- **ASSIGNED TASK**
Begin with the line that holds "If $(J,P)$ is critical for $E$, $J'". Write out every line from there to the end of the listing below, word for word.

Content starts

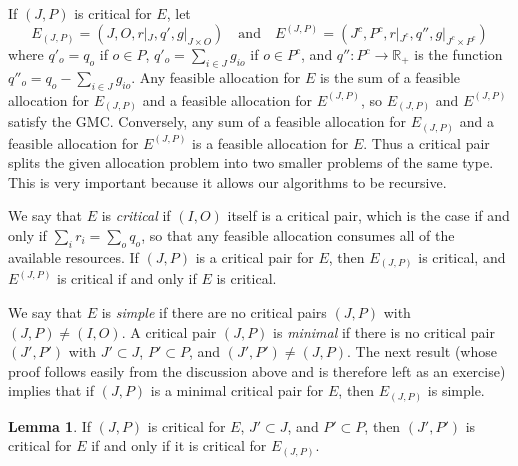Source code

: \documentclass[12pt, A4paper]{article}
\theoremstyle{definition}
\newtheorem{lem}{Lemma}
\renewcommand{\Re}{\mathbb{R}}
\begin{document}
If $(J,P)$ is critical for $E$, let 
$$E_{(J,P)} = (J,O,r|_J,q',g|_{J \times O}) \quad \text{and} \quad E^{(J,P)} = (J^c, P^c, r|_{J^c},q'',g|_{J^c \times P^c})$$ where $q'_o = q_o$ if $o \in P$, $q'_o = \sum_{i \in J} g_{io}$ if $o \in P^c$, and $q'' \colon P^c \to \Re_+$ is the function $q''_o = q_o - \sum_{i \in J} g_{io}$. Any feasible allocation for $E$ is the sum of a feasible  allocation for $E_{(J,P)}$ and a feasible allocation  for  $E^{(J,P)}$, so $E_{(J,P)}$ and  $E^{(J,P)}$ satisfy the GMC.  Conversely, any sum of a feasible allocation for $E_{(J,P)}$ and a feasible allocation for $E^{(J,P)}$ is a feasible allocation for $E$. Thus a critical pair splits the given allocation problem into two smaller problems of the same type.  This is very important because it allows our algorithms to be recursive.

We say that $E$ is \emph{critical} if $(I,O)$ itself is a critical pair, which is the case if and only if $\sum_i r_i = \sum_o q_o$, so that any feasible allocation consumes all of the available resources. 
If $(J,P)$ is a critical pair for $E$, then $E_{(J,P)}$ is critical, and $E^{(J,P)}$ is critical if and only if $E$ is critical.

We say that $E$ is \emph{simple} if there are no critical pairs $(J,P)$ with $(J,P) \ne (I,O)$.  A critical pair $(J,P)$ is \emph{minimal} if there is no critical pair $(J',P')$ with $J' \subset J$, $P' \subset P$, and $(J',P') \ne (J,P)$.  The next result (whose proof follows easily from the discussion above and is therefore left as an exercise) implies that if $(J,P)$ is a minimal critical pair for $E$, then $E_{(J,P)}$ is simple.

\begin{lem} \label{lemma:MinimalSimple} 
  If $(J,P)$ is critical for $E$, $J' \subset J$, and $P' \subset P$, then $(J',P')$ is critical for $E$ if and only if it is critical for $E_{(J,P)}$.
\end{lem}

  
\end{document}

Content ends

- **RESULT**
  If $(J,P)$ is critical for $E$, $J' \subset J$, and $P' \subset P$, then $(J',P')$ is critical for $E$ if and only if it is critical for $E_{(J,P)}$.
\end{lem}

  
\end{document}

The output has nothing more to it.